Based on that, if a multiple sclerosis patient with high EDSS score and the conventional MRI findings do not match with this score, as well as his heavy motor disability cannot be explained by conventional imaging, we can subject this patient for further assessment by DTI MR so his symptoms can be explained; in addition, we can expect that this patient is classified as having secondary progressive phenotype or at least is going to progress to the secondary progressive MS eventually. These DTI results can be a justification to give this patient some medication that is used for treatment or prevention from progression to SPMS.
Considering the previously mentioned regions that displayed the most significant FA and ADC changes (both frontal, pons, and dorsal cord at D7–8 level), our study results revealed that in RRMS the only significant correlation was a positive one between the ADC of the right frontal region and the EDSS score. The same was noted in the SPMS group as well.
In RRMS group, the FA/region did not show any significant correlation with EDSS score at any of the above-mentioned regions, this was in line with our result regarding the non-significant FA reduction in NAWM of the brain in those patients and the fact that axonal degeneration is not widely seen among those patients.
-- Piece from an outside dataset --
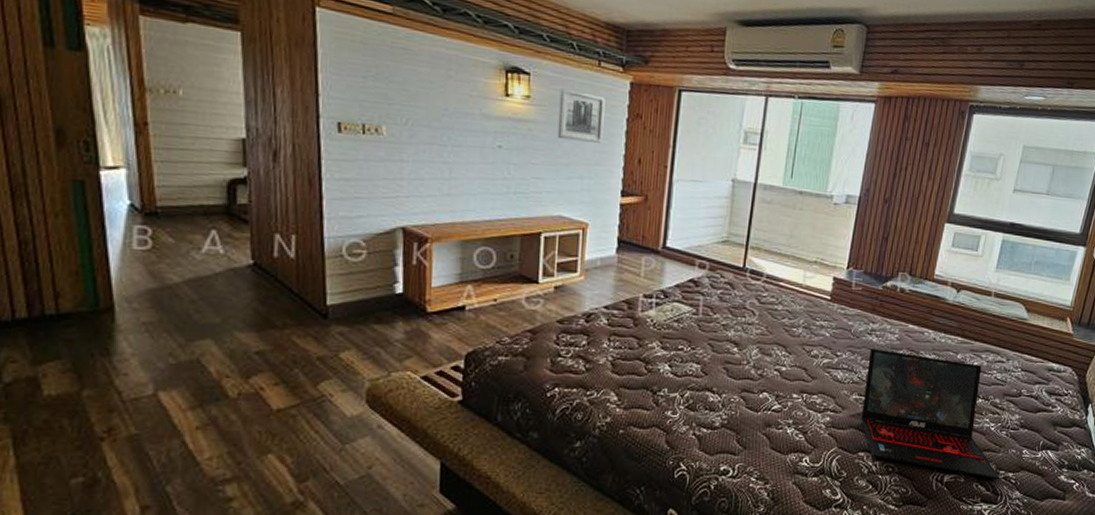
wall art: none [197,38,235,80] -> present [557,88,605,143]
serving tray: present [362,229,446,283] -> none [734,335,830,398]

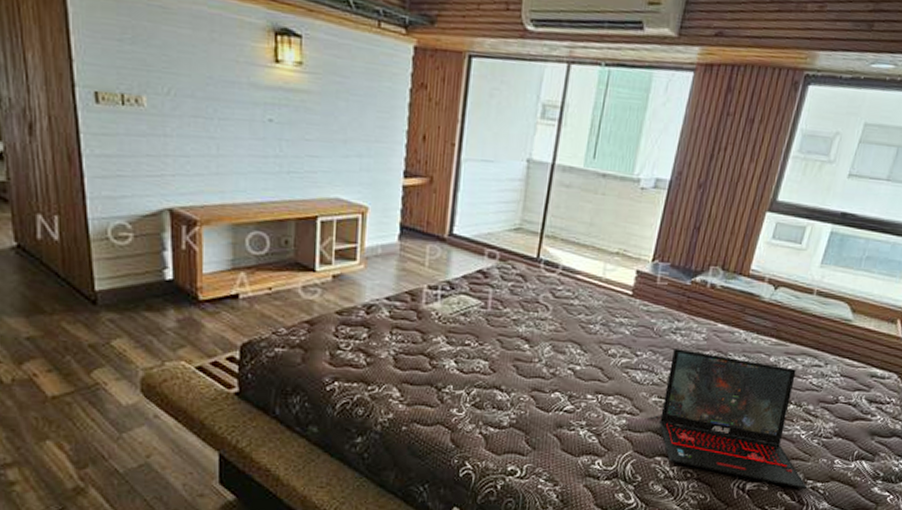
wall art: present [557,88,605,143] -> none [333,53,386,117]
On the other hand, in SPMS the FA/region, values were significant negatively correlated with the EDSS score in two regions namely the right frontal region and pons.
Based on the present study results, it seems that the right frontal region is the most significantly affected region by the disease process in both groups as confirmed by the changes in the non-conventional magnetic resonance DTI indices and moreover the changes in this region were most significantly correlated with the patient’s clinical status and motor disability in both RRMS and SPMS groups.
Considering the present study results regarding the corpus callosum tract (being the most morphologically affected tract), these supported the forementioned results that showed more ADC increase in RRMS patients due to demyelination and more FA reduction in SPMS group due to axonal degeneration. This also reflects that affection of the corpus callosum in MS patient is intimately related to the clinical status of patients (Fig. 5).
Sigal et al. [21] focusing on the corpus callosum, concluded that changes in ADC and specifically in transverse diffusivity represent microstructural damage in RRMS and positively correlated with clinical activity and progression of the disease.
Rimkus et al. [22] results showed a correlation between mean diffusion and radial diffusivity, and extended disability status scale (EDSS), suggesting a possible relationship between demyelination of corpus callosum and the motor/sensory dysfunction.
Caligiuri et al. [23] conducted a study which revealed that EDSS score correlated with regions of the corpus callosum bundle crossed by motor and pre-motor fibers.
In both studied MS subgroups, DTI provides insight on the pathology of NAWM that can help to differentiate relapsing-remitting from secondary progressive MS subtypes, better understand the clinical correlates, and help in monitoring the evolution of the disease process.
DTI can be also performed in cases with clinically suspected spinal cord plaques where conventional MRI lacks sensitivity.
Future modifications of dissemination in time (DIT) and dissemination in space (DIS) McDonald criteria taking DT-MRI changes into considerations is also a matter of time and further studies for longitudinal follow-up is highly indicated for fully establishing the role of DTI examination of the NAWM in diagnosis and management of patients with multiple sclerosis.